La escapatoria de Fermín no interrumpe las hazañas de Mauricio Valls, sino que incrementa el odio y la furia para desembocar en un despropósito mayor, la vida del pobre David Martín.

El éxtasis de la trama en este episodio de la novela dejará sin palabras y aliento a más de uno porque se conecta con el inicio de una de las grandes sagas literarias de este siglo: El Cementerio de los Libros Olvidados.

El prisionero del cielo

La alegoría en esta historia no es la de David Martín en su afán de protección por los que están fuera de sus paredes carcelarias, con su sobrenombre de El prisionero del cielo, sino que es la misma que el actor principal de Los Miserables: La fuga, y posterior resurrección, y el cuidado devoto de un tercero; pero no proveniente de él sino motivado por Fermín Romero de Torres.

Zafón desvía la atención como un buen mago escribiendo una historia que es más parecida a la invención de Victor Hugo que el de un sagaz Alexandre Dumás padre o hijo.

La dama de las Camelias se queda corta con las femme fatale de este escritor como ocurre en el inicio de esta saga, pero en la presente, la femme fatale se convierte en la protectora del salvador Fermín.
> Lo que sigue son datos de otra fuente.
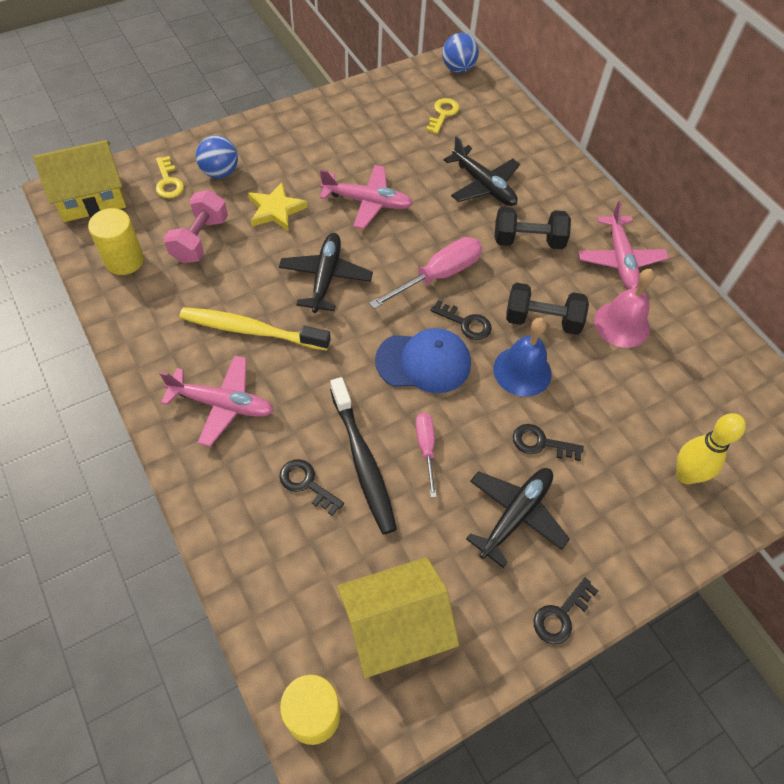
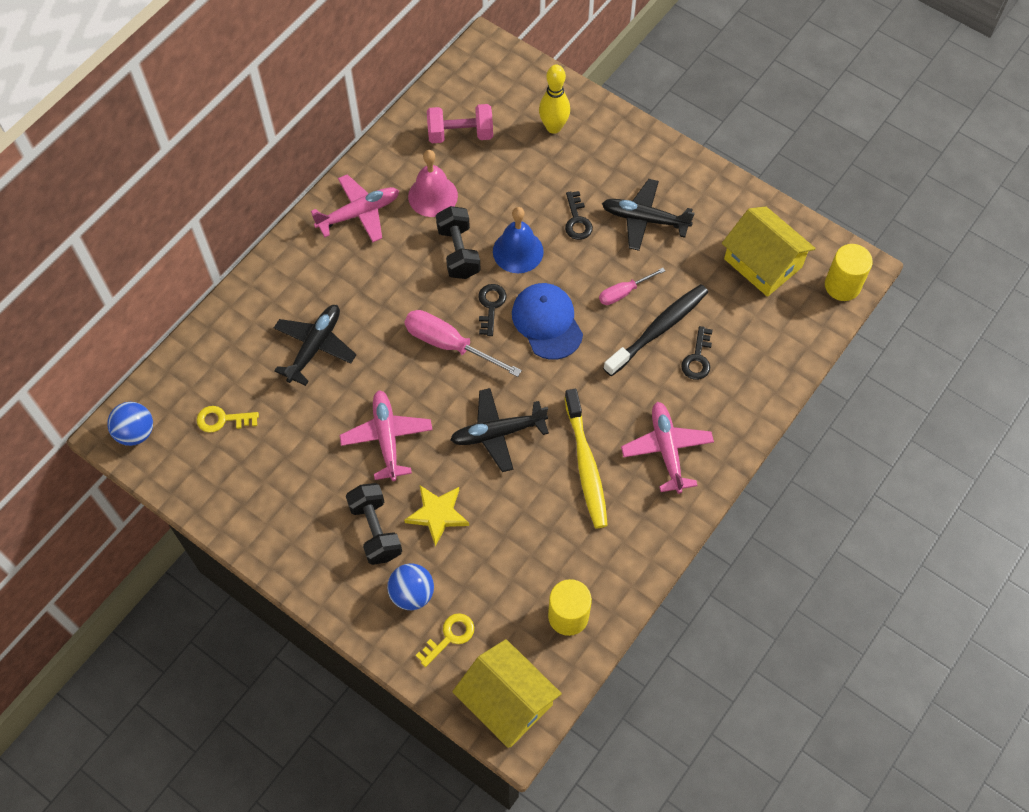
camera: 110 degrees left, 5 degrees up
(200, 239) = (509, 563): pink dumbbell -> pink dumbbell (460, 134)
(528, 241) = (371, 288): black dumbbell -> black dumbbell (375, 530)
(561, 615) = (699, 174): black key -> none

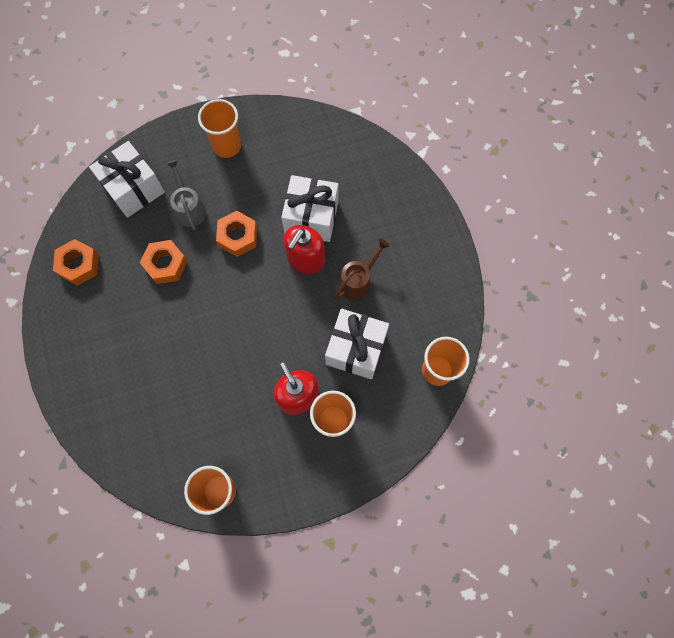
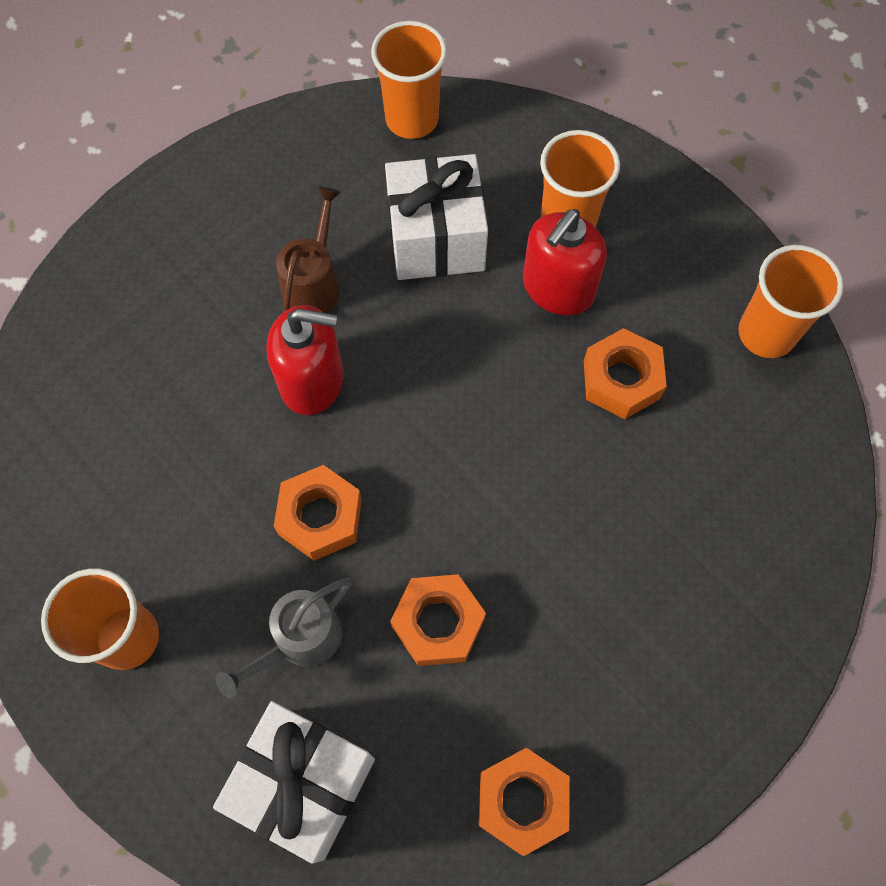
camera: 115 degrees left, 5 degrees down
(233, 401) = (621, 380): none -> orange nut
(311, 217) = (225, 406): white gift -> none
(358, 280) = (314, 282): brown watering can -> brown watering can turned 90 degrees clockwise

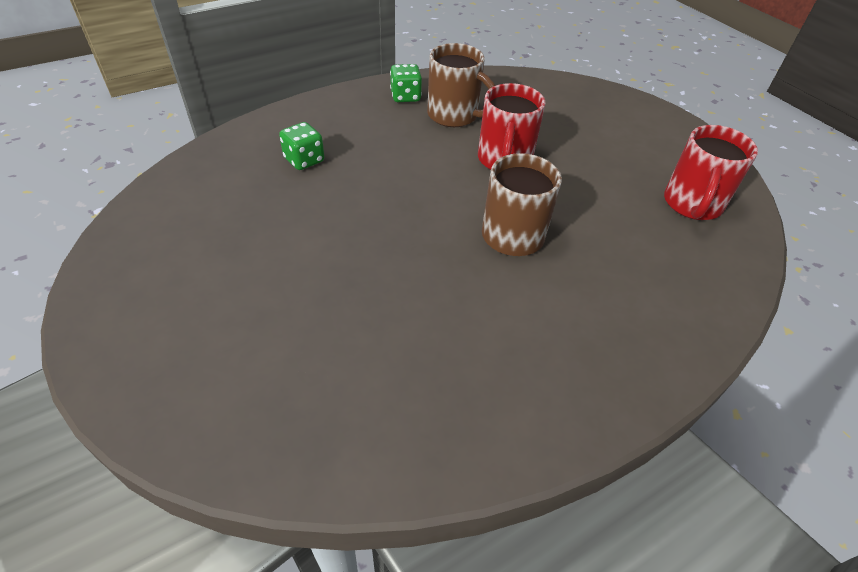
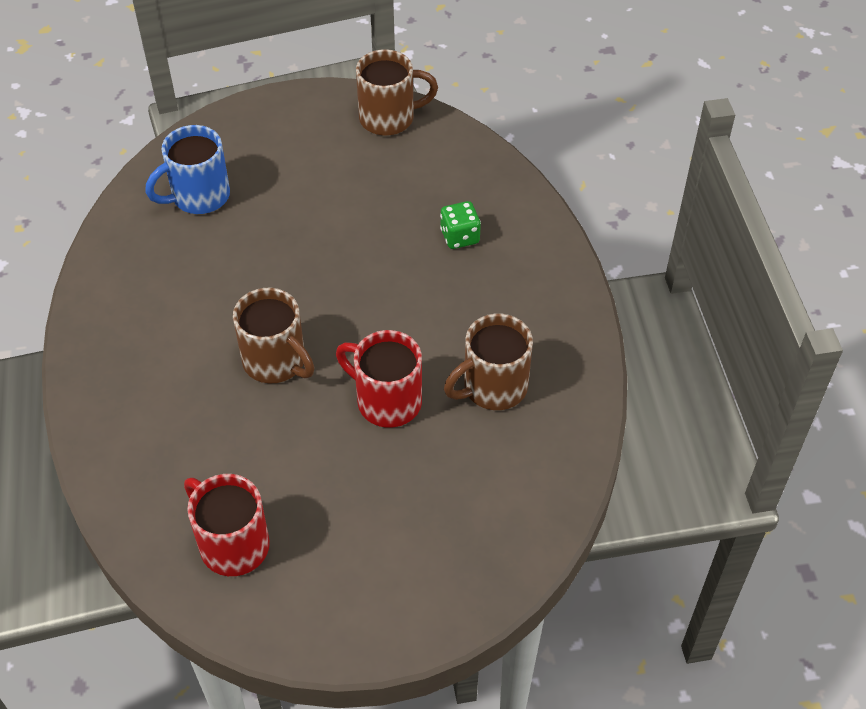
camera: 115 degrees right, 5 degrees up
(132, 246) = (389, 118): none -> brown mug
(318, 386) = (199, 196): none -> blue mug
(405, 96) = (553, 353): green dice -> none

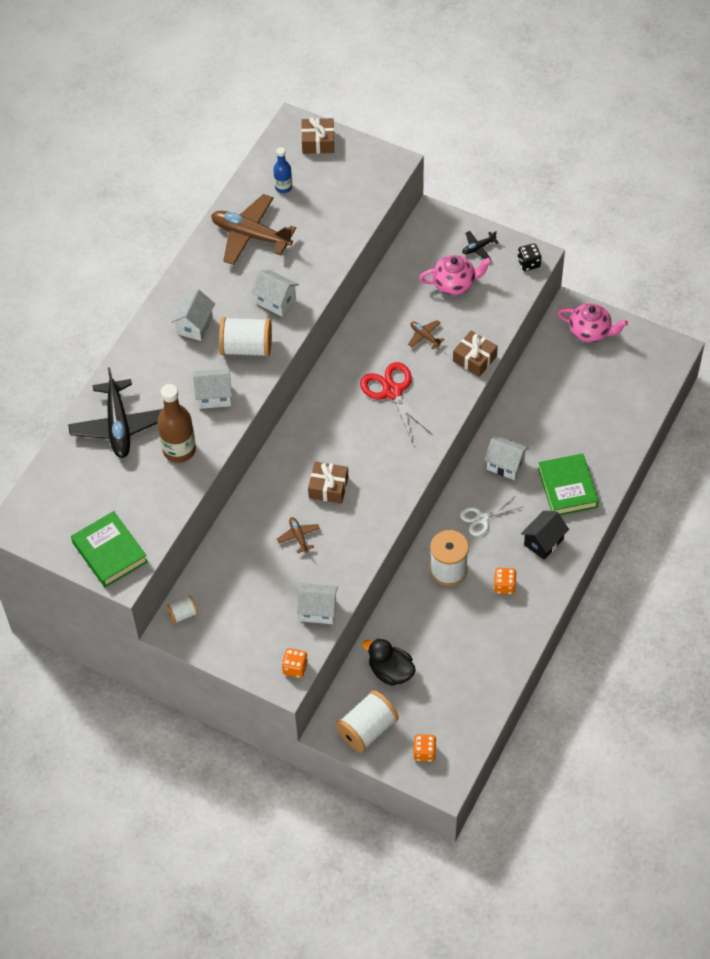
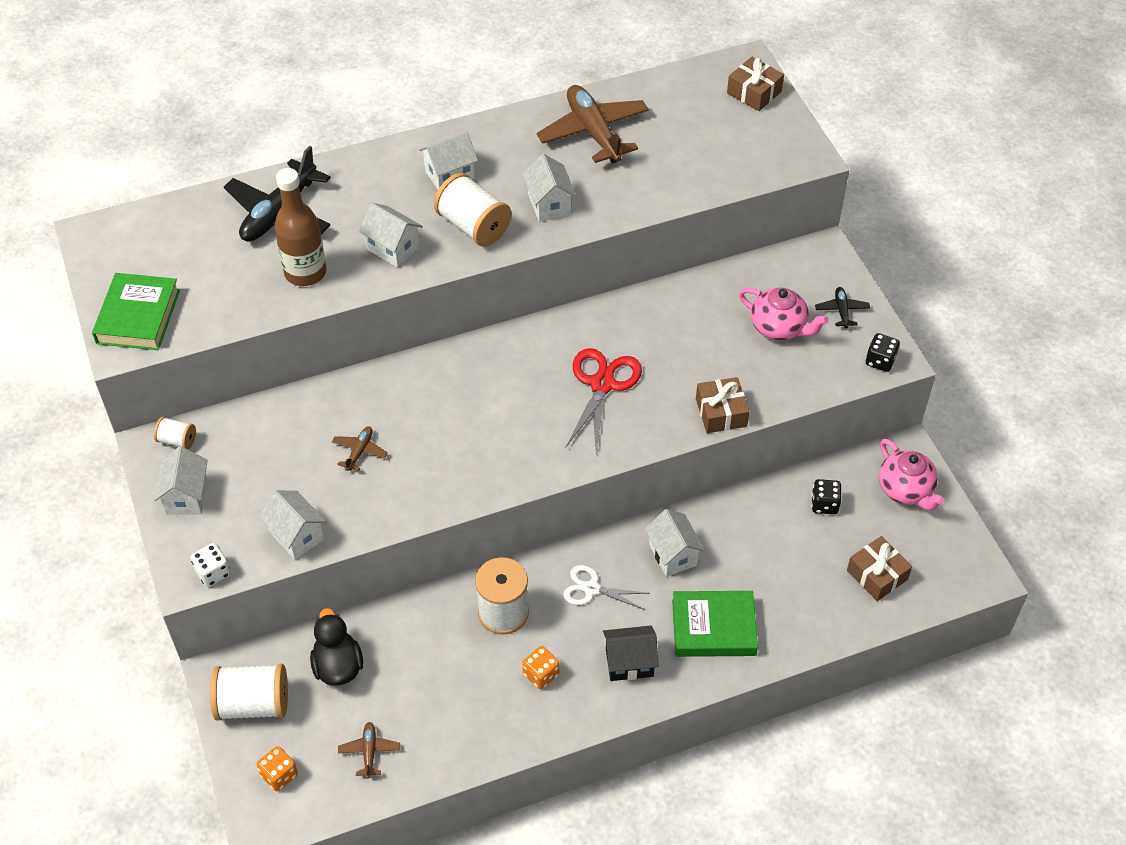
camera: 40 degrees right, 5 degrees down
(228, 640) = (186, 496): none -> white house
(283, 187) = (674, 110): blue bottle -> none
(295, 668) = (213, 572): orange dice -> white dice
(328, 487) = (439, 427): brown gift -> brown gift (877, 575)
(425, 336) = (693, 356): brown plane -> brown plane (369, 752)
(478, 248) = (841, 311): black plane -> black plane turned 75 degrees clockwise
(556, 373) = (824, 504): none -> black dice
(567, 488) = (713, 627): green book -> green book turned 60 degrees clockwise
La Rociíto deja huella en el resucitado para luego descarriarse en el duro mundo de la protección a distancia.

Castillo de Montjuic, cárcel de prisioneros republicanos - Fuente
El desenlace queda cortado como el aliento, con un cambio, un giro, un nuevo rumbo y un nuevo personaje.

Lo que nos depara en la última novela de este ciclo terroríficamente bello, sólo es legible con la misma devoción que esta servidora ha hecho con el resto de libros, con el filo de la navaja listo para cortar donde fuese necesario en cualquier resquicio para criticar de forma mordaz lo que pudiere sin ningún éxito, sin ninguna grieta en el argumento, como diría un crítico ruso a la obra de Nicolai Gógol y su El capote.

A falta del desenlace final, con esta tercera entrega, chapó Mister Zafón.